We can then make basic plots or summaries of each of these parameters,

hist(pars$beta, 40, col = "grey", xlab = "Intercept", main = "")

quantile(pars$beta, c(0.025, 0.5, 0.975))
     2.5%       50%     97.5% 
 4.620617  9.016637 13.326209 

One of the other useful things we can do is look at the predicted values of our model (\(\hat{y}_t=\beta \times 1\)) and overlay the data. The predicted values are pars$pred.

plot(apply(pars$pred, 2, mean), main = "Predicted values", lwd = 2, 
    ylab = "Temp", ylim = c(min(pars$pred), max(pars$pred)), 
    type = "l")
lines(apply(pars$pred, 2, quantile, 0.025))
lines(apply(pars$pred, 2, quantile, 0.975))
points(Temp, col = "red")
Data and predicted values for the linear regression model.
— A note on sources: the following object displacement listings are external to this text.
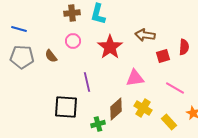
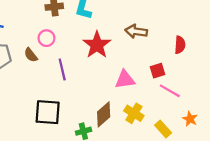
pink circle: (73, 41) -> (46, 38), moved
red square: (163, 56) -> (157, 71), moved
purple line: (87, 82) -> (62, 70), moved

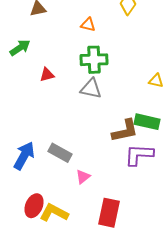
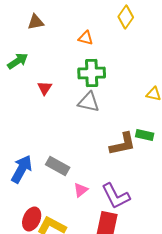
red triangle: (47, 75) -> (45, 88), turned -42
green rectangle: (147, 122) -> (145, 135), size x0.7
purple L-shape: (139, 155) -> (116, 196), moved, turned -120

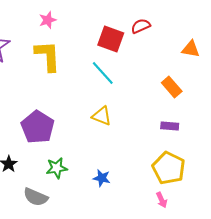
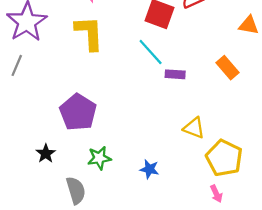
yellow triangle: (102, 116) -> (194, 128), moved
purple rectangle: (170, 126) -> (175, 74), moved
gray semicircle: (36, 197) -> (76, 190), turned -130

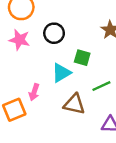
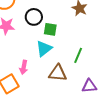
green square: (82, 58) -> (50, 29), moved
green line: (101, 86) -> (78, 55), turned -35

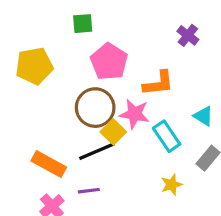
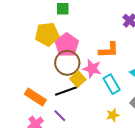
pink pentagon: (109, 62) -> (67, 45), moved
yellow pentagon: (34, 66) -> (47, 34), moved
purple line: (89, 191) -> (60, 116), turned 48

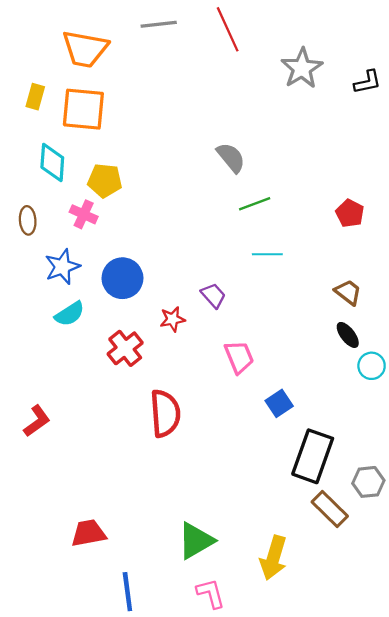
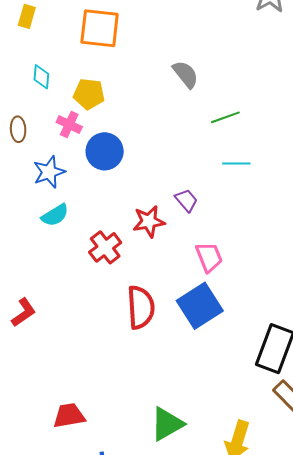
orange square: (83, 109) -> (100, 28), moved
gray semicircle: (231, 158) -> (185, 74), moved
cyan diamond: (52, 163) -> (41, 77), size x0.7
blue circle: (122, 278) -> (105, 151), moved
red star: (173, 319) -> (149, 221), size x1.4
blue square: (279, 403) -> (200, 306), moved, size x1.8

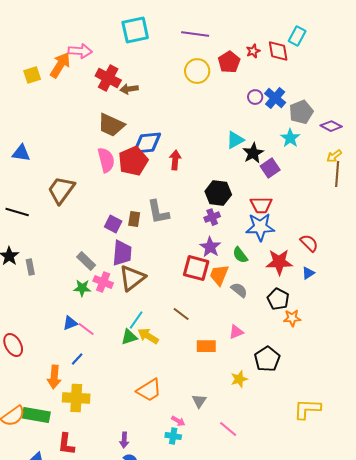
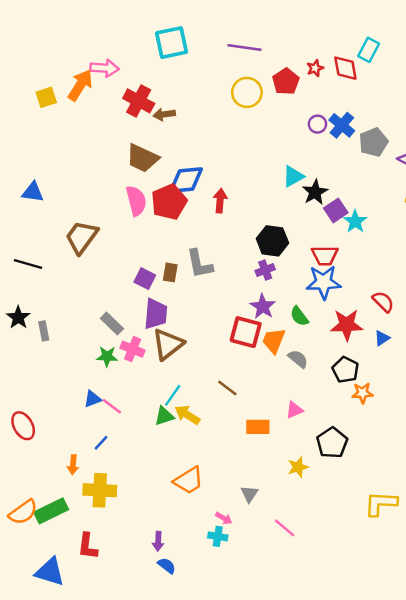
cyan star: (290, 138) -> (355, 221), moved
orange arrow: (54, 377) -> (73, 465), size x0.7
green rectangle: (36, 415) -> (51, 511), turned -36

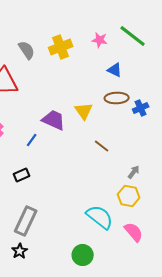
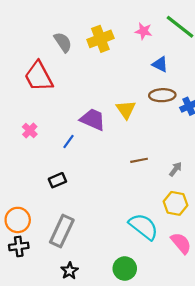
brown line: (102, 146) -> (139, 160), moved, turned -49
gray arrow: (134, 172) -> (176, 169), moved
black star: (20, 251) -> (70, 271), moved

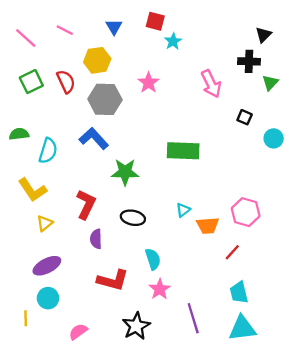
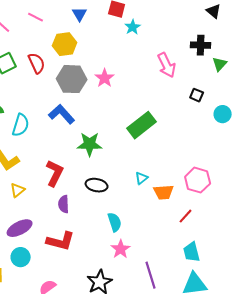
black triangle: (264, 35) -> (214, 11), moved, turned -35
pink star: (149, 83) -> (105, 78), moved
green rectangle: (183, 151) -> (142, 125), turned -40
red L-shape: (113, 280) -> (61, 241), moved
Figure 13.1: Data and predicted values for the linear regression model.

13.1.1 Burn-in and thinning

To illustrate the effects of the burn-in/warmup period and thinning, we can re-run the above model, but for just 1 MCMC chain (the default is 3).

lm_intercept <- atsar::fit_stan(y = Temp, x = rep(1, length(Temp)), 
    model_name = "regression", mcmc_list = list(n_mcmc = 1000, 
        n_burn = 1, n_chain = 1, n_thin = 1))

Here is a plot of the time series of beta with one chain and no burn-in. Based on visual inspection, when does the chain converge?

pars <- rstan::extract(lm_intercept)
plot(pars$beta)
A time series of our posterior draws using one chain and no burn-in.

Figure 13.2: A time series of our posterior draws using one chain and no burn-in.